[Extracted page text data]
Content starts

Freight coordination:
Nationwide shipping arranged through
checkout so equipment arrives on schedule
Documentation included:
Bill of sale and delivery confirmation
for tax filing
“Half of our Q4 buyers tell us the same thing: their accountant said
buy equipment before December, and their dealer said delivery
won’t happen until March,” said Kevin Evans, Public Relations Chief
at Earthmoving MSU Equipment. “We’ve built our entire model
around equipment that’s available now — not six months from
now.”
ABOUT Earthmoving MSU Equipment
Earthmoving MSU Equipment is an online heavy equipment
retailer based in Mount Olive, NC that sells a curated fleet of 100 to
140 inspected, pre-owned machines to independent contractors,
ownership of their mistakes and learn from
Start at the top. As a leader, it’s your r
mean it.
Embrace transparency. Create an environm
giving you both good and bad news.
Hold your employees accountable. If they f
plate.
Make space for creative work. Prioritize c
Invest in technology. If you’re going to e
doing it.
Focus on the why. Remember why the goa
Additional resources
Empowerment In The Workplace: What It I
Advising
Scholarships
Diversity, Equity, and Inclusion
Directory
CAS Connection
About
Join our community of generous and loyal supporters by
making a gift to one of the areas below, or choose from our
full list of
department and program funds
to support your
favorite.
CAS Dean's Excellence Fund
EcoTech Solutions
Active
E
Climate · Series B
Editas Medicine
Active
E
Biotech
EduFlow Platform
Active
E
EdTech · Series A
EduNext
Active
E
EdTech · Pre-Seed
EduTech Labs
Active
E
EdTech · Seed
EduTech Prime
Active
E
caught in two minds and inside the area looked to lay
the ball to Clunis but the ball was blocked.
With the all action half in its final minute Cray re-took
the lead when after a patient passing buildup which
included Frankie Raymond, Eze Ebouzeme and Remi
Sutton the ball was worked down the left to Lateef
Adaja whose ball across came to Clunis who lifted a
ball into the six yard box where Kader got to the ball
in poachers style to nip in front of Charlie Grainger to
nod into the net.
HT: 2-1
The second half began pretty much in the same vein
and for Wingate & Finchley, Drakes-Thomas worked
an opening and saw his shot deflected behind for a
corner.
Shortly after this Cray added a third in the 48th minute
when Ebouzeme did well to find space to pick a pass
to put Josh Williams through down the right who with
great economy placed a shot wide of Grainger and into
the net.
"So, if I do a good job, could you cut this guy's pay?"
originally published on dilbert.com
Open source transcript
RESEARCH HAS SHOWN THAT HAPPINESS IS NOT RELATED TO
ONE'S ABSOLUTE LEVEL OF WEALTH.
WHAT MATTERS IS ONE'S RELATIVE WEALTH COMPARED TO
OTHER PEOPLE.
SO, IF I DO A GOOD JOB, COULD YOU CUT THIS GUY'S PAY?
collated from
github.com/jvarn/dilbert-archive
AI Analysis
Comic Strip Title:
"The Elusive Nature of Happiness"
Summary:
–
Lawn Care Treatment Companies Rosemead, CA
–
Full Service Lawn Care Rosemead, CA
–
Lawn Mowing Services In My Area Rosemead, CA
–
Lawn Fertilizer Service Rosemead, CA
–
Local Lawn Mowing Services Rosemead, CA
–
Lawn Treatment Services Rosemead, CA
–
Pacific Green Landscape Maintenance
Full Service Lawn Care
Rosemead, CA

Content ends
Content starts

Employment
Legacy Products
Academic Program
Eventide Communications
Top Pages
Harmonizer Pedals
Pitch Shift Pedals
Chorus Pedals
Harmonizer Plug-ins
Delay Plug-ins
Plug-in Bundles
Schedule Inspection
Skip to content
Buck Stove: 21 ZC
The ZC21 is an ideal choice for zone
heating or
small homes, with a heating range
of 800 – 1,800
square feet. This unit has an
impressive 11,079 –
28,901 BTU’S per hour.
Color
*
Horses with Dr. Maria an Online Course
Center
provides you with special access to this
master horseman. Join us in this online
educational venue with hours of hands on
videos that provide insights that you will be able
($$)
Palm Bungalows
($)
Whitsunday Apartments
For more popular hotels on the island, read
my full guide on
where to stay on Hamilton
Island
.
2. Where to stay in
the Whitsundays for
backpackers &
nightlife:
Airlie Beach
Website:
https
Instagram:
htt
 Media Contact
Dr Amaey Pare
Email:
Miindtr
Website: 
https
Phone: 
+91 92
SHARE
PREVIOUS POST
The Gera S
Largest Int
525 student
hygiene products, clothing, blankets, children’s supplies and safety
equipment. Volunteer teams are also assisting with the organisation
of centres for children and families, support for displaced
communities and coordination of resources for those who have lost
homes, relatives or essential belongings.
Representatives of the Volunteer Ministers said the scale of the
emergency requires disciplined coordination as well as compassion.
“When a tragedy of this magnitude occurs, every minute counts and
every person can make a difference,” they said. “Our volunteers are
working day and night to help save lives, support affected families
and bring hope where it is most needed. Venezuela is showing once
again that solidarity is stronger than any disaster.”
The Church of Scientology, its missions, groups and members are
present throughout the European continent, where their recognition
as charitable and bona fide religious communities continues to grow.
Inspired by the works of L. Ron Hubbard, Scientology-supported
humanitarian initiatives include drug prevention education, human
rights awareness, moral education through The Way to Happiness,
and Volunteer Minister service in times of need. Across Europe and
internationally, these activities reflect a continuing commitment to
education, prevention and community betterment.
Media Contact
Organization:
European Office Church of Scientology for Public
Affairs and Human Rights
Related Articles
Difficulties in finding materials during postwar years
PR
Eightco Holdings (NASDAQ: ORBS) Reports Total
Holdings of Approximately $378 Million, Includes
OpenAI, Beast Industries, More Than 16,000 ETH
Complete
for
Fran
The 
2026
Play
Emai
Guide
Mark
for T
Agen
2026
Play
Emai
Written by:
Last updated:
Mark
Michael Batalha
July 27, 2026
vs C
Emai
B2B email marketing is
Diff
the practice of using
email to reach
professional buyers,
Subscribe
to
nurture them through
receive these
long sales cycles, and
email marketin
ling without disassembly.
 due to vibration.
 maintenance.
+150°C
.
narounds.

Content ends
Content starts

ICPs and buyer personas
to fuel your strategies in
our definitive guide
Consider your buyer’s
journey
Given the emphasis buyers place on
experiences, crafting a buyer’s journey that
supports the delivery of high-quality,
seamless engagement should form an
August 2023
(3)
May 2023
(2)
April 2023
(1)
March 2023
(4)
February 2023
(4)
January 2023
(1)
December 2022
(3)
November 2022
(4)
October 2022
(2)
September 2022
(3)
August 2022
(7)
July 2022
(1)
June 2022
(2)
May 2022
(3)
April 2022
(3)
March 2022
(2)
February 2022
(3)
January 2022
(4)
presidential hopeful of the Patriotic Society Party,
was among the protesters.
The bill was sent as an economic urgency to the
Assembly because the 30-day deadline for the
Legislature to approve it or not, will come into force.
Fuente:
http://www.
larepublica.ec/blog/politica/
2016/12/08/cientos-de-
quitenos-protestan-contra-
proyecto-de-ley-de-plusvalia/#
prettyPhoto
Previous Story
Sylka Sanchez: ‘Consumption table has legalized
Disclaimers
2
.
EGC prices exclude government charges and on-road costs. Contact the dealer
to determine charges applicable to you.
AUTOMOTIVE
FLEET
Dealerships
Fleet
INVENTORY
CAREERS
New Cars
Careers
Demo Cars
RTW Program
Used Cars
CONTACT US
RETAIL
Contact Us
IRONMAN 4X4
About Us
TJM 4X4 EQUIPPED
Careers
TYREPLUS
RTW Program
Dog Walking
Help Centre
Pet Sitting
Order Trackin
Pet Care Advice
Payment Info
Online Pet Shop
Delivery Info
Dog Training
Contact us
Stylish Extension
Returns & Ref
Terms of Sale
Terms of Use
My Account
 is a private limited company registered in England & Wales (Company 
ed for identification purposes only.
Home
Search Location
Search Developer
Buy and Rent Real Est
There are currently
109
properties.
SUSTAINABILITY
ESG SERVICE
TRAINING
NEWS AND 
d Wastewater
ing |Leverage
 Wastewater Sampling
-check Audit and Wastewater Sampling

Content ends

Go through the records above. Copy each line in which the string "Clunis" appears.

the ball to Clunis but the ball was blocked.
Adaja whose ball across came to Clunis who lifted a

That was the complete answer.